» **Excerpted passage**:
Do you worry about succeeding on the ACT? Do you dread even starting the process of studying? Any successful person will tell you that starting something new is a scary process. I am here to help.
Hi this is Stena Schmitt from Saints Training and Tutoring. I want to help you be successful with the ACT by showing you step by step how to study. I received the inspiration for these steps from Stephen Covey's book, "Seven Habits of Highly Effective People."
Studying like a Millionaire
Millionaires like Steve Jobs, Stephen Covey, Oprah Winfrey, Warren Buffett, and Mark Zuckerberg will tell you they all have a process when starting something new and scary.
Just because they are successful now doesn't mean they don't worry about new things in the future. They just don't let fear stop them, so it shouldn't stop you. If you follow my steps and stay consistent, you can and will succeed on the ACT. I am including an info graphic to help you follow along. Let's get started.
Begin with the end in mind
Before you start studying for the ACT, you must believe in yourself. If you don't have confidence in yourself, you'll never win at anything.
Imagine you already took the test. What did that look like, feel like, sound like, or smell like?
If you have never taken a large test like this before, I will help you. Close your eyes. You are sitting at your home computer taking deeps breaths because you are nervous. Your parents and family members are anxiously waiting with you. You took the ACT about three weeks ago and now you are checking your results in your email. You have looked at the same inbox at the message from the ACT company for 20 minutes now. You open the email and it says "Congratulations! Your score is 36" You got a perfect score! Your studying paid off.
You are so excited and start applying for colleges and scholarships. You get the college you want along with the scholarships you need to pay for it.
Put first things first
Now that you have confidence to start studying for the ACT, it's time for the next step. You need to take a practice test to see how much studying you need.
You haven't even signed up for the ACT yet. Get yourself a comprehensive study guide with lots of practice tests to help you. If you need help check out this post on my website: "Want a $10,000 Scholarship? One Teacher's Opinion on ACT Materials." Make sure the study guide you use will analyze your right and wrong answers. This will help you focus your area of study.

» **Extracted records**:
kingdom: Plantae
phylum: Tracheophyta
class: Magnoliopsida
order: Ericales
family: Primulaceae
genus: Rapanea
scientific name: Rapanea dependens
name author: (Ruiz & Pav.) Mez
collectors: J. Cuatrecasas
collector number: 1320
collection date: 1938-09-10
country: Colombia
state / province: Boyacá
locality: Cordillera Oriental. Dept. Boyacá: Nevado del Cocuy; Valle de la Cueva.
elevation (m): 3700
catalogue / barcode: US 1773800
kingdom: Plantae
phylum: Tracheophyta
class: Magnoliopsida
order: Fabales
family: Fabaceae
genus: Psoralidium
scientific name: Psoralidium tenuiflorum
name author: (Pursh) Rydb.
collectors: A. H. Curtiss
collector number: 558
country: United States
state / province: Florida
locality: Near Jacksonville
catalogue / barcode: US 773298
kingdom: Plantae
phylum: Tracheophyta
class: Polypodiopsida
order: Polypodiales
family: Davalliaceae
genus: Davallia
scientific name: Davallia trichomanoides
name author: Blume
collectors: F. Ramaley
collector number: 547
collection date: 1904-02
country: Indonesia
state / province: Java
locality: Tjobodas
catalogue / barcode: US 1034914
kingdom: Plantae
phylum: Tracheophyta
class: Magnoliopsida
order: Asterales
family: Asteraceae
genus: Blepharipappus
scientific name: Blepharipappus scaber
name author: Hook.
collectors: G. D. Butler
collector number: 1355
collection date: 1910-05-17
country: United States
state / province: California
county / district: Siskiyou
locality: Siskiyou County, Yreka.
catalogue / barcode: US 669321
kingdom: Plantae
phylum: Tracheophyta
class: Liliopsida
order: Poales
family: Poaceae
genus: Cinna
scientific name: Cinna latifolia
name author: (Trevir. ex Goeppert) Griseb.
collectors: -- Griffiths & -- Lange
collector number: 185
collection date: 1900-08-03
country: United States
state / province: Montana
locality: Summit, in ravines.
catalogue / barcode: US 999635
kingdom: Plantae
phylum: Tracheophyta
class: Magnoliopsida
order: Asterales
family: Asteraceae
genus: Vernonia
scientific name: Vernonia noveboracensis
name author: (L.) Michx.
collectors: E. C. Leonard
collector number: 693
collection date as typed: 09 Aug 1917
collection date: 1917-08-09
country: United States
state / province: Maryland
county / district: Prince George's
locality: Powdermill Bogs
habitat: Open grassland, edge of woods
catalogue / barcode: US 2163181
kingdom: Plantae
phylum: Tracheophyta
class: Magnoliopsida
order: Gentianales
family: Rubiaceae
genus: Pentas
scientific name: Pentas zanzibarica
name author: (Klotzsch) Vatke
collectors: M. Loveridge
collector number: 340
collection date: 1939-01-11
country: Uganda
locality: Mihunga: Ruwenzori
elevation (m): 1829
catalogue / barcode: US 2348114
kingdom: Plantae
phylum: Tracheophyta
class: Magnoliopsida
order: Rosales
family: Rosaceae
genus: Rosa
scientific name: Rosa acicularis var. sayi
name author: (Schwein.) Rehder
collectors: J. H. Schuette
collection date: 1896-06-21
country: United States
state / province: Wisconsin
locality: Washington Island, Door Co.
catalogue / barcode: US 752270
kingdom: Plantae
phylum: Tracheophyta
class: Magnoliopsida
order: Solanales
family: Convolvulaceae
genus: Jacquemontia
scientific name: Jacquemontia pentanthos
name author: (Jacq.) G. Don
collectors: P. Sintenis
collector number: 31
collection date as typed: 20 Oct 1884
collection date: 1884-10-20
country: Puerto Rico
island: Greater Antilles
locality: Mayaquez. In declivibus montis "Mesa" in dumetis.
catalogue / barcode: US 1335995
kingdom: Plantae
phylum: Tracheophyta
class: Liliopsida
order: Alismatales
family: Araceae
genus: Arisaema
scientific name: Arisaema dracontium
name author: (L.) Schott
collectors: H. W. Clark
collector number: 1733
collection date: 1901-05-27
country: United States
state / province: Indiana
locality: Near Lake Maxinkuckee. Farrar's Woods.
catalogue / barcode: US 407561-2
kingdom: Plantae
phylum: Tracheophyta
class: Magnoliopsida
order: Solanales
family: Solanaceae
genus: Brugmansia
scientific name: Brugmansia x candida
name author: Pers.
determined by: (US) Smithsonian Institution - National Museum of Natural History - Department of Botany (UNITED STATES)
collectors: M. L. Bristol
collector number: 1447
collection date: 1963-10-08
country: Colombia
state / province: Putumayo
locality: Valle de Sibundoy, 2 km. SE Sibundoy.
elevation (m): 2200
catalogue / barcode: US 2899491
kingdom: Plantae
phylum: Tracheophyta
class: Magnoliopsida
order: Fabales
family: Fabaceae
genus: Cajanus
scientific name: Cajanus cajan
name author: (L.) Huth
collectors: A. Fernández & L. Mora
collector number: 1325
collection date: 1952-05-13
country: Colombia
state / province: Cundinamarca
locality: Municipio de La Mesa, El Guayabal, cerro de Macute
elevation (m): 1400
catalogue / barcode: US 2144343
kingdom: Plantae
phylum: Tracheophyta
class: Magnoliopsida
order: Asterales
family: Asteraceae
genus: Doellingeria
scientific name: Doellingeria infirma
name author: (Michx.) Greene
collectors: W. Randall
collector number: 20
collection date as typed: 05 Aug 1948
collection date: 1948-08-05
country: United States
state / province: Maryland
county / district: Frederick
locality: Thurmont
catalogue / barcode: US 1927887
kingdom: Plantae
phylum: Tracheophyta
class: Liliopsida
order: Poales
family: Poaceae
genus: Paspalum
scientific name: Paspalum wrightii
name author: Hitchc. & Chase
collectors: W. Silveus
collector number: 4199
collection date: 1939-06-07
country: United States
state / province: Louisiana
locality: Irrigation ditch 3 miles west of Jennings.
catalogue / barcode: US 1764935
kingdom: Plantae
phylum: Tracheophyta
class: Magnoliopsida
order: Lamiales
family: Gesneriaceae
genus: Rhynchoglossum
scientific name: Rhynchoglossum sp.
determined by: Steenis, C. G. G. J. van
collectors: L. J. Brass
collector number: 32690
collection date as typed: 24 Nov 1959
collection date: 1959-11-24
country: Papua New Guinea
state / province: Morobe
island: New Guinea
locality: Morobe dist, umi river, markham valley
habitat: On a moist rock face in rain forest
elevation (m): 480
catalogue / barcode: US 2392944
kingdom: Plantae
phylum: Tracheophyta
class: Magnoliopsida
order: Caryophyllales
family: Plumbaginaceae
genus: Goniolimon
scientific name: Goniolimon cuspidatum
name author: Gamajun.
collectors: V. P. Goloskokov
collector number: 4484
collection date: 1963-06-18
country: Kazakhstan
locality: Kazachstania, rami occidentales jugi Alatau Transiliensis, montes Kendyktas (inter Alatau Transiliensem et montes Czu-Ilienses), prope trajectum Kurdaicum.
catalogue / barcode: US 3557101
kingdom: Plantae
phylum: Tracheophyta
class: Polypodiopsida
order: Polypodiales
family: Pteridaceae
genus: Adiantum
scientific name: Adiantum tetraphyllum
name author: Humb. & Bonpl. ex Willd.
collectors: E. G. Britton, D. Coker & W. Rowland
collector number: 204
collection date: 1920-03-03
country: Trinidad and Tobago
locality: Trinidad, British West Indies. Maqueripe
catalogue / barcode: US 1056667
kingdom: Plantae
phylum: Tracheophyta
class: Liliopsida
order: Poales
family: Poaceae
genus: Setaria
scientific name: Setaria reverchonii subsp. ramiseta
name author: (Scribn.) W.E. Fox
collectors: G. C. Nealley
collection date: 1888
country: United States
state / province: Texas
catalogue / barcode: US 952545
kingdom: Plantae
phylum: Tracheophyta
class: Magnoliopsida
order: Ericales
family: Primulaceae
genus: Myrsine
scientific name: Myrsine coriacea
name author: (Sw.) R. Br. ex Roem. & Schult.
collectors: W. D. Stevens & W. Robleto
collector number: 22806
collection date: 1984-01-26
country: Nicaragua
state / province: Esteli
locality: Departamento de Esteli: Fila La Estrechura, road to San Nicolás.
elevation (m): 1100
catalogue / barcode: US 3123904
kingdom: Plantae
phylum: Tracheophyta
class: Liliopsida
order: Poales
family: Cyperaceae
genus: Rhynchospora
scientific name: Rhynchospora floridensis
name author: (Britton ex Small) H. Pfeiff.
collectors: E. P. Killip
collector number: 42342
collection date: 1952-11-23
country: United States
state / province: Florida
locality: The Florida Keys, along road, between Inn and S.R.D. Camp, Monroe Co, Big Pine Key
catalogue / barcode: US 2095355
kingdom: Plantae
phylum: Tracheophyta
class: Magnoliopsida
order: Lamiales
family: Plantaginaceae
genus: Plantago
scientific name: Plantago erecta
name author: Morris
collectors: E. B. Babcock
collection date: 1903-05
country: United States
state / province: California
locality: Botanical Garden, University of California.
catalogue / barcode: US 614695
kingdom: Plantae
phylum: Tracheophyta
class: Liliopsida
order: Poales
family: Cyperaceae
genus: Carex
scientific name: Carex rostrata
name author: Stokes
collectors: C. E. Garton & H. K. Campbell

» **Challenge 1**: Do these statements agree with the ACT study article? Answer yes or no for each, and quote the deciding words. (a) The writer's steps were inspired by a book by Stephen Covey. (b) In the imagined scene, the test was taken one week before the results arrive. (c) After gaining confidence, the next step is to take a practice test.
» **Challenge 2**: Set down the part of the ACT study article from "If you have" up to and including "studying you need.".

» **Written response 1**:
(a) Yes: "I received the inspiration for these steps from Stephen Covey's book"
(b) No: "You took the ACT about three weeks ago and now you are checking your results in your email."
(c) Yes: "You need to take a practice test to see how much studying you need."

» **Written response 2**:
If you have never taken a large test like this before, I will help you. Close your eyes. You are sitting at your home computer taking deeps breaths because you are nervous. Your parents and family members are anxiously waiting with you. You took the ACT about three weeks ago and now you are checking your results in your email. You have looked at the same inbox at the message from the ACT company for 20 minutes now. You open the email and it says "Congratulations! Your score is 36" You got a perfect score! Your studying paid off.
You are so excited and start applying for colleges and scholarships. You get the college you want along with the scholarships you need to pay for it.
Put first things first
Now that you have confidence to start studying for the ACT, it's time for the next step. You need to take a practice test to see how much studying you need.